For San Diego tech worker Cedar Coleman, “Oregon Trail” was an integral part of his schooling in Portland. When his grade school class learned about the history of the state, groups of three or four kids would huddle around the classroom computer and take turns playing the game. 

“Dying of dysentery in the game kind of underscored what we heard about in the lessons,” he said. “That a lot of people didn’t make it on the journey, especially kids that would get sick or starve in a really rough winter.”

Coleman’s class even took a field trip to a museum out of town that they had first seen in the game.

But much like history books, an educational video game isn’t free of bias or politics. Making a history lesson immersive can teach the wrong lessons super efficiently, teacher and Rethinking Schools editor Bill Bigelow wrote an in-depth critique of “Oregon Trail” in the mid-’90s. In the essay, which you can read in full here, Bigelow compares the game to writings of actual frontier families and found it erased or vastly downplayed the real-life role of women, slaves and native Americans in western expansion. 

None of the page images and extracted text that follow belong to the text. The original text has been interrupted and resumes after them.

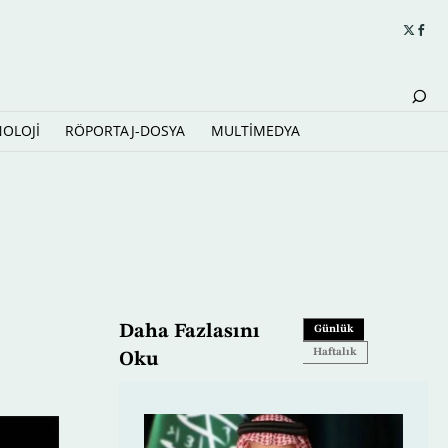
NOLOJİ
RÖPORTAJ-DOSYA
MULTİMEDYA
Daha Fazlasını
Günlük
Haftalık
Oku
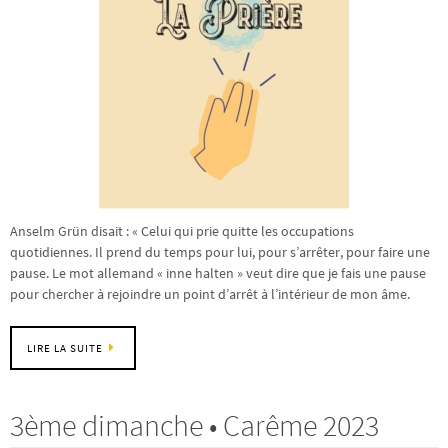
Anselm Grün disait : « Celui qui prie quitte les occupations
quotidiennes. Il prend du temps pour lui, pour s’arrêter, pour faire une
pause. Le mot allemand « inne halten » veut dire que je fais une pause
pour chercher à rejoindre un point d’arrêt à l’intérieur de mon âme.
LIRE LA SUITE
3ème dimanche • Carême 2023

Today, Bigelow still has reservations about the way the game sanded off the edges of frontier life and forced the player to take on a white male’s perspective.

‘There were never any options to hurt anybody else. Violence was not allowed,” he said. “In some ways, that could be seen as a good thing, but … it makes it appear that this was very benign, just traveling across the country, you know, cutting down a tree, fording rivers and all that kind of stuff. But in fact there was racism, there was violence.”

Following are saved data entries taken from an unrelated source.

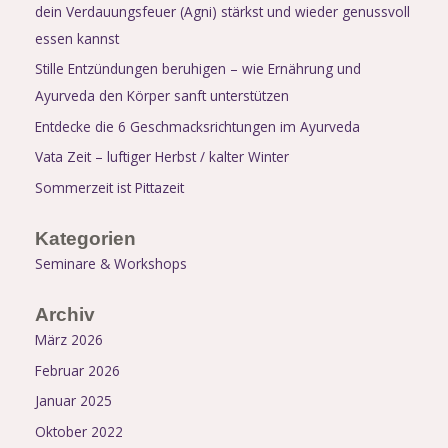
dein Verdauungsfeuer (Agni) stärkst und wieder genussvoll
essen kannst
Stille Entzündungen beruhigen – wie Ernährung und
Ayurveda den Körper sanft unterstützen
Entdecke die 6 Geschmacksrichtungen im Ayurveda
Vata Zeit – luftiger Herbst / kalter Winter
Sommerzeit ist Pittazeit
Kategorien
Seminare & Workshops
Archiv
März 2026
Februar 2026
Januar 2025
Oktober 2022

Los Angeles author and podcaster Sarah Enni wiled away hours playing “Oregon Trail” and reading “Little House on the Prairie” in grade school, but she didn’t get the broader cultural context until much later. Now she puts the game in the same category as cuddly, anachronistic deceptions of Christopher Columbus and the pioneers.

“Looking back on the types of activities we did around Thanksgiving in elementary school and how radically different that that’s treated today,” she said, “I do think that I got sort of very typical American-dream-Manifest-Destiny-type of education.”

Put another way, by PBS’s online series “Game/Show,” “Oregon Trail Lied to You.” 

But because “Oregon Trail” evolved with personal computing, it held all kinds of other lessons for the students that grew up on it. Students who played the game in the ’90s were some of the first to learn basic computer literacy without being consumed by the internet from an early age. In illustrating systems and data like weather, rations and pace of travel, PBS notes, “Oregon Trail” served as some kids’ first exposure to computer science.

By teaching kids to code, “Minecraft” is picking up that baton in a way more suited to our times. But who’s going to teach today’s grade-schoolers what a wagon tongue is?